Only the lines below from the one that contains "Instead of building every form from" through the one that contains "The Apple Headquarter has superb facilities" should appear in your answer, exact and without pictures.

(Transcribed page contents)
• • • • •
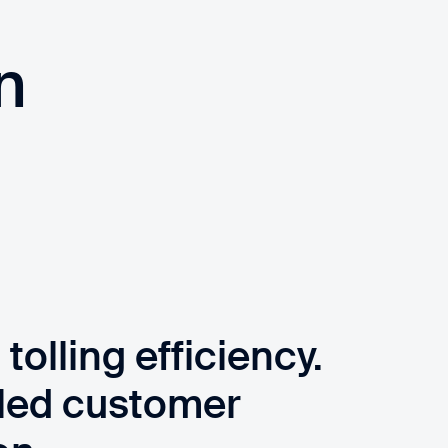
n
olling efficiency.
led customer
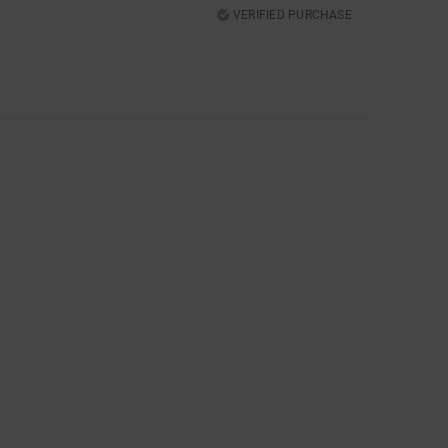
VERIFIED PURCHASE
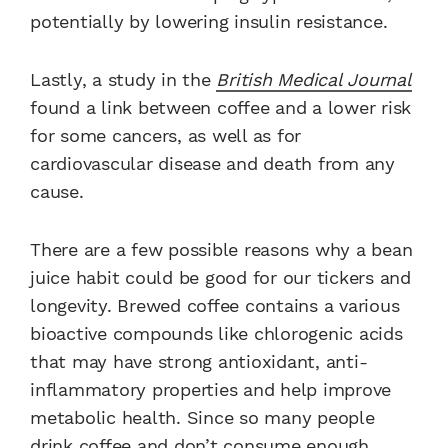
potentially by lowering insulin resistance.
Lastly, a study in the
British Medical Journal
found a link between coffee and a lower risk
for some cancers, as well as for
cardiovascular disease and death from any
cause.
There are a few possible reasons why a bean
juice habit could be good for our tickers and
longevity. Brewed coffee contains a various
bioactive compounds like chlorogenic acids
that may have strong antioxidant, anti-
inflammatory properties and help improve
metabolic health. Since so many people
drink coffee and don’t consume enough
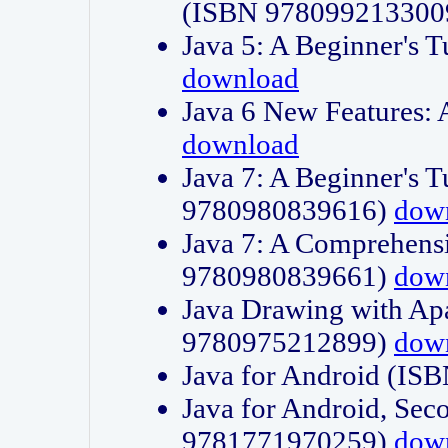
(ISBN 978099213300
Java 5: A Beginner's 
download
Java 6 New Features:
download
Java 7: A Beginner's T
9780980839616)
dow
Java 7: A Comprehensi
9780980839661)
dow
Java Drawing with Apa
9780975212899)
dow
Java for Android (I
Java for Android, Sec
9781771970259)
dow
• • • • •
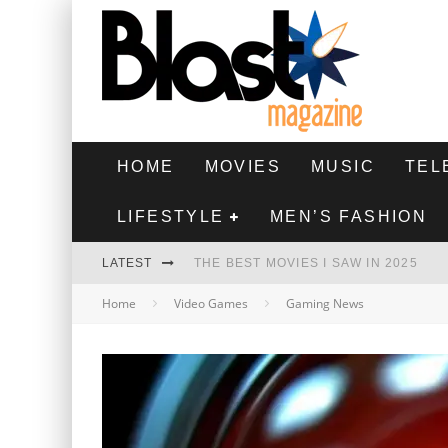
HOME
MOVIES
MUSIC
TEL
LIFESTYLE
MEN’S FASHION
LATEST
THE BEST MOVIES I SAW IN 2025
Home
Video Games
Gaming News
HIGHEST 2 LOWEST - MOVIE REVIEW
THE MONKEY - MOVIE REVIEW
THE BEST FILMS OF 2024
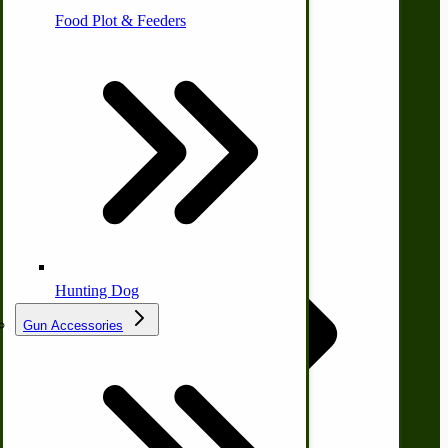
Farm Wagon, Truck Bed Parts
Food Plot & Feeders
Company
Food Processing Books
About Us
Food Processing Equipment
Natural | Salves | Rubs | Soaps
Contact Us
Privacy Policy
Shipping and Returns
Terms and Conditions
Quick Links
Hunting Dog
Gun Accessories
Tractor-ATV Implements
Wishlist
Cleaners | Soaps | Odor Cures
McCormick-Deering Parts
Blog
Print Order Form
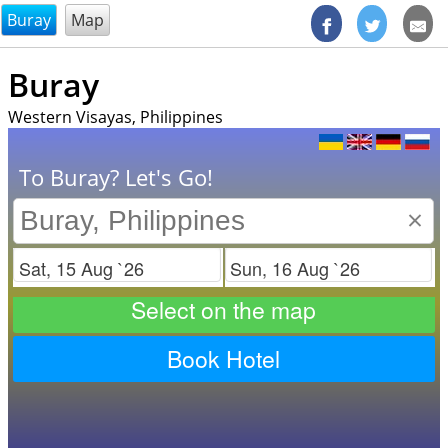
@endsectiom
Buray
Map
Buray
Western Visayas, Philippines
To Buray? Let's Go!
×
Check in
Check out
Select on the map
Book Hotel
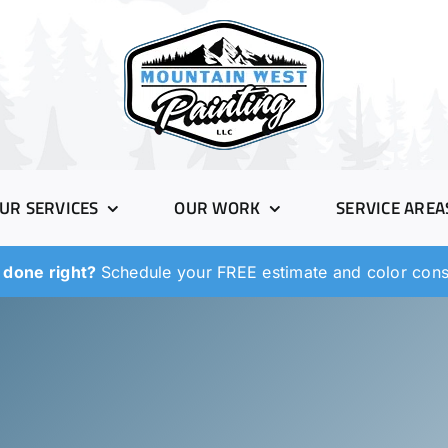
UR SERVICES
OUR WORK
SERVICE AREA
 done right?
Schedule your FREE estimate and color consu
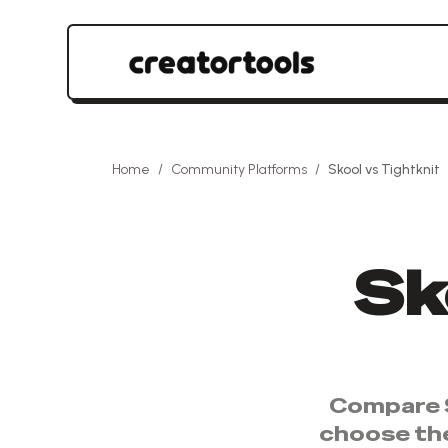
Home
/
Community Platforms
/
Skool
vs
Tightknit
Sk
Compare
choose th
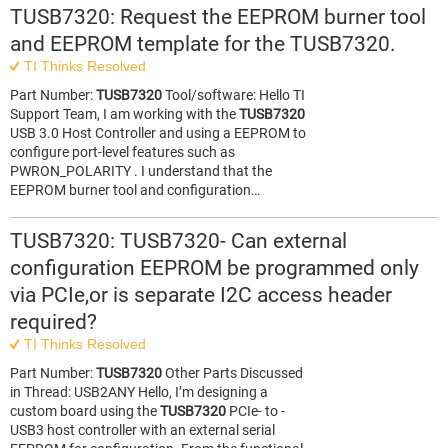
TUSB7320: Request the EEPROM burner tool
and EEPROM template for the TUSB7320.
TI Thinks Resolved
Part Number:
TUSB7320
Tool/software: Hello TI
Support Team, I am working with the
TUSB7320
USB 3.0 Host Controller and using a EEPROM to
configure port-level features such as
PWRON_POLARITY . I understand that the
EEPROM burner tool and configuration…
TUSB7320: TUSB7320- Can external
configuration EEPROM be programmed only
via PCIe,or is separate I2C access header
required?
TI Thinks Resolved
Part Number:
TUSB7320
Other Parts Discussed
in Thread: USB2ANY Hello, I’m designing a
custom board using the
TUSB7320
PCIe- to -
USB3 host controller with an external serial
• • • • •
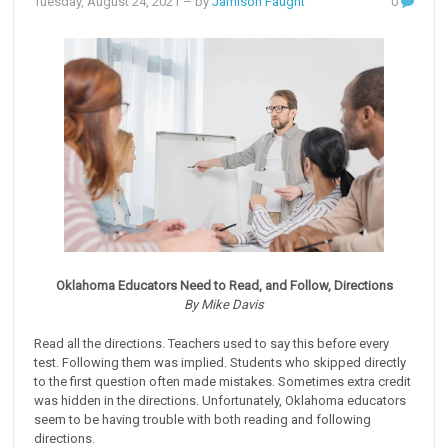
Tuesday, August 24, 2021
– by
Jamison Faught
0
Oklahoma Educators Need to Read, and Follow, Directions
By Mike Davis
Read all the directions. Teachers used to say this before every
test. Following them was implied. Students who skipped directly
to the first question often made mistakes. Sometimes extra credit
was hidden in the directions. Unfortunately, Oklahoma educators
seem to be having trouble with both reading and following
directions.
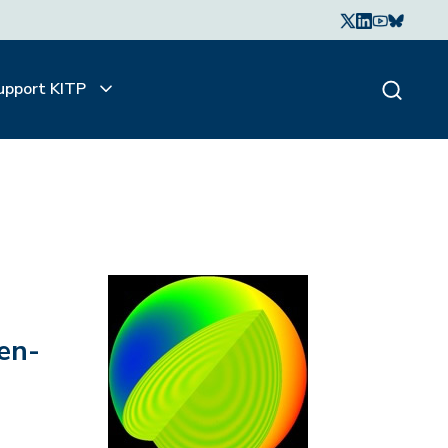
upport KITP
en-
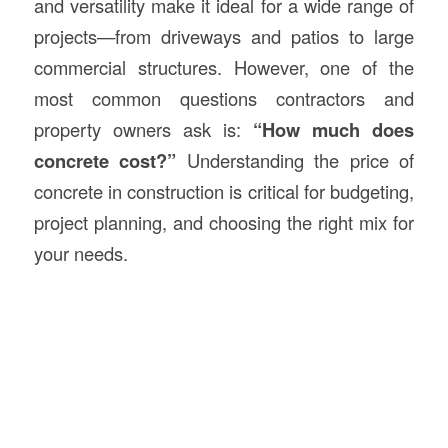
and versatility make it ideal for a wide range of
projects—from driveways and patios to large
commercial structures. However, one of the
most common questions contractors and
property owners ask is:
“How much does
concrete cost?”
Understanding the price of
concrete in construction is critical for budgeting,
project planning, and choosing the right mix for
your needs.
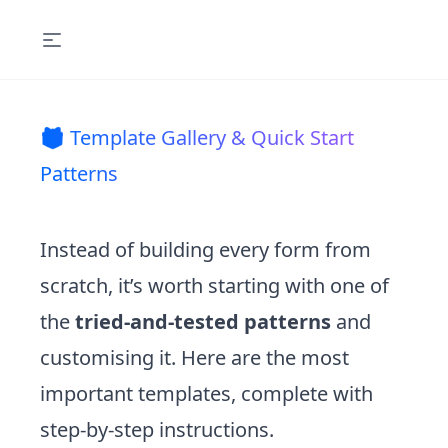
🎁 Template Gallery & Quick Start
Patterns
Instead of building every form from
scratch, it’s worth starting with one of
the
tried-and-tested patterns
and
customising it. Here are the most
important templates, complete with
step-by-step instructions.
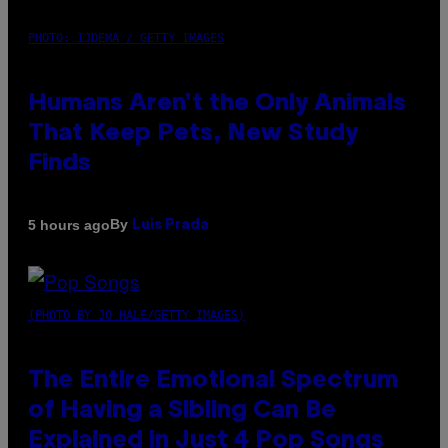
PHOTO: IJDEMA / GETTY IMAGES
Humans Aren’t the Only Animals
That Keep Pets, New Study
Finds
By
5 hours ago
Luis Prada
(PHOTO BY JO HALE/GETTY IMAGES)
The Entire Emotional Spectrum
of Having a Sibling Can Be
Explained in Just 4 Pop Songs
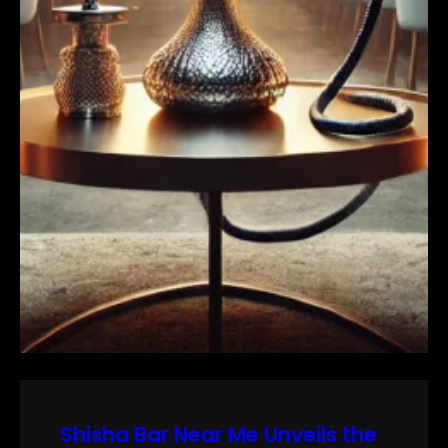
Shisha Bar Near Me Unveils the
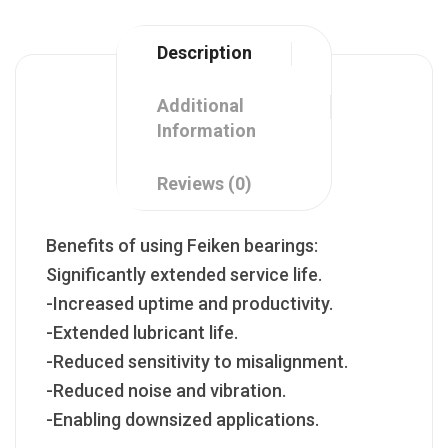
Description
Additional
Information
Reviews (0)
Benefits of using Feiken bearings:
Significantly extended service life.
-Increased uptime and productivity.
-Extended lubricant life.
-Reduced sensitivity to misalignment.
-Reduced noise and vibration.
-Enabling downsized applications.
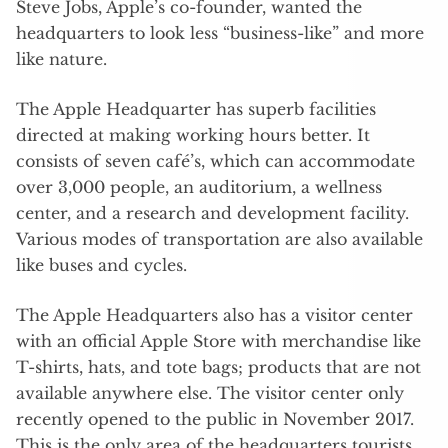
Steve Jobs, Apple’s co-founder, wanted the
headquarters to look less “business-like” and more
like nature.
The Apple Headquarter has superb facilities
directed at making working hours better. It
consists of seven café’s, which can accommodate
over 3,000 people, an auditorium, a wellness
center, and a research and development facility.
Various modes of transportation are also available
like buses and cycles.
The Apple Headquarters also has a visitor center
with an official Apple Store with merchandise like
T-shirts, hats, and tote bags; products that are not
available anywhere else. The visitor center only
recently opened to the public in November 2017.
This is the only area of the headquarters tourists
• • • • •
> _WRITTEN SOLUTION_
Instead of building every form from
scratch, it’s worth starting with one of
the
tried-and-tested patterns
and
customising it. Here are the most
important templates, complete with
step-by-step instructions.
PHOTO: IJDEMA / GETTY IMAGES
Humans Aren’t the Only Animals
That Keep Pets, New Study
Finds
By
5 hours ago
Luis Prada
(PHOTO BY JO HALE/GETTY IMAGES)
The Entire Emotional Spectrum
of Having a Sibling Can Be
Explained in Just 4 Pop Songs
Shisha Bar Near Me Unveils the
Description
Additional
Information
Reviews (0)
Benefits of using Feiken bearings:
Significantly extended service life.
-Increased uptime and productivity.
-Extended lubricant life.
-Reduced sensitivity to misalignment.
-Reduced noise and vibration.
-Enabling downsized applications.
Steve Jobs, Apple’s co-founder, wanted the
headquarters to look less “business-like” and more
like nature.
The Apple Headquarter has superb facilities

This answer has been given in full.